TO DO: Repeat the lines in the records below, from the line containing "Laudo de nr 12" through the line containing "Proteção de máquinas rotativas", with both of those lines included.

Entries drawn from a collection:
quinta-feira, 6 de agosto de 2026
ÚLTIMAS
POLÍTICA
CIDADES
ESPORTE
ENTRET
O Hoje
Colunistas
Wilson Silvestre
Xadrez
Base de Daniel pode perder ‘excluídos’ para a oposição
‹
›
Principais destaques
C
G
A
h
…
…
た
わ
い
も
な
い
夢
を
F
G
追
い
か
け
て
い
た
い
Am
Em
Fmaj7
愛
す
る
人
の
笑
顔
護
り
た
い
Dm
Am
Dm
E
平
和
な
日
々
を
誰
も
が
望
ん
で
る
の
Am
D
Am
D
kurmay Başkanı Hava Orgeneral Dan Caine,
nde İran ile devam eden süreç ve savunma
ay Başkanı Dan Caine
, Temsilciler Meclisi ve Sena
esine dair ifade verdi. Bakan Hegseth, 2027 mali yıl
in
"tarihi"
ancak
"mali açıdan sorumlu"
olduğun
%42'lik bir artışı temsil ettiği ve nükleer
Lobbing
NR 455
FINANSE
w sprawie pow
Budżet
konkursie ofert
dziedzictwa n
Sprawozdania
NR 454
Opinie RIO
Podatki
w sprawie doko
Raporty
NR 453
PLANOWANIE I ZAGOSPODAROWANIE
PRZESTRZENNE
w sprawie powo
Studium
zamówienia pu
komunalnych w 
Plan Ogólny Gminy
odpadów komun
--
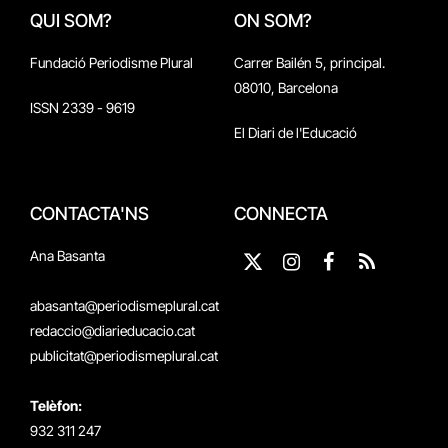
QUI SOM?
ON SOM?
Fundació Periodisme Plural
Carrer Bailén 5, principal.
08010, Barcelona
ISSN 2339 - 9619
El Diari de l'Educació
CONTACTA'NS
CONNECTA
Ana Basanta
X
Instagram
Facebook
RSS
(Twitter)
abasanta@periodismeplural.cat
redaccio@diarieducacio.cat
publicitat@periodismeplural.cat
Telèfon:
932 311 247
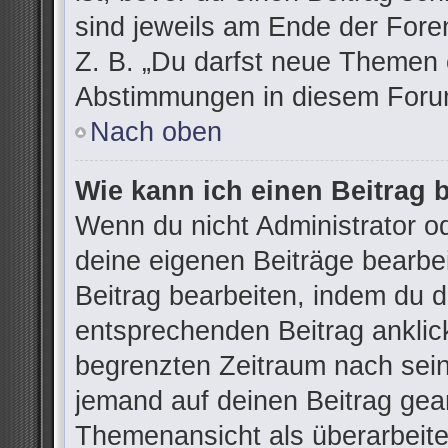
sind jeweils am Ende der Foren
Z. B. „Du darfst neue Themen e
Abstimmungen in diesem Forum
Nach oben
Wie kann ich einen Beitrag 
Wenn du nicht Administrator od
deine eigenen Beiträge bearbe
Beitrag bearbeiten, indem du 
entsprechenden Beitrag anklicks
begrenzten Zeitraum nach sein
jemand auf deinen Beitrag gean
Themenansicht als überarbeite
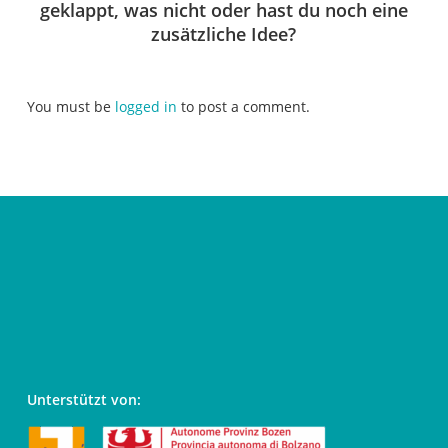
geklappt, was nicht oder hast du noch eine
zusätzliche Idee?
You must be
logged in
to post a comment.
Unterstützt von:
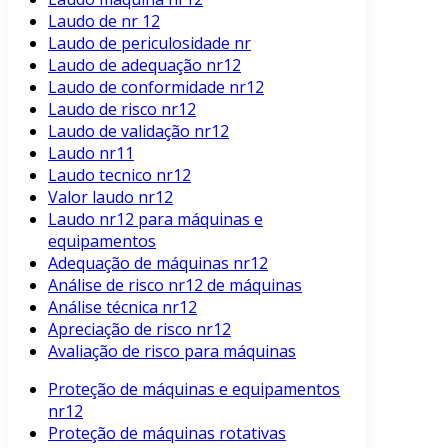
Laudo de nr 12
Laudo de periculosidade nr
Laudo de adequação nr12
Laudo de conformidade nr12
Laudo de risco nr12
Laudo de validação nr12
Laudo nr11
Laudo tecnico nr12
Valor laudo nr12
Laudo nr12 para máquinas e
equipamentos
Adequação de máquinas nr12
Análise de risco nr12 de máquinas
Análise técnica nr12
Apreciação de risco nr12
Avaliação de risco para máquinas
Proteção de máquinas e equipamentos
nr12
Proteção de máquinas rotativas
...
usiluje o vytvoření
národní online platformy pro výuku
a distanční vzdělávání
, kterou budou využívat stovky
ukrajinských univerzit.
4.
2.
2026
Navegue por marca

OUTPUT FOR THIS EXERCISE:
Laudo de nr 12
Laudo de periculosidade nr
Laudo de adequação nr12
Laudo de conformidade nr12
Laudo de risco nr12
Laudo de validação nr12
Laudo nr11
Laudo tecnico nr12
Valor laudo nr12
Laudo nr12 para máquinas e
equipamentos
Adequação de máquinas nr12
Análise de risco nr12 de máquinas
Análise técnica nr12
Apreciação de risco nr12
Avaliação de risco para máquinas
Proteção de máquinas e equipamentos
nr12
Proteção de máquinas rotativas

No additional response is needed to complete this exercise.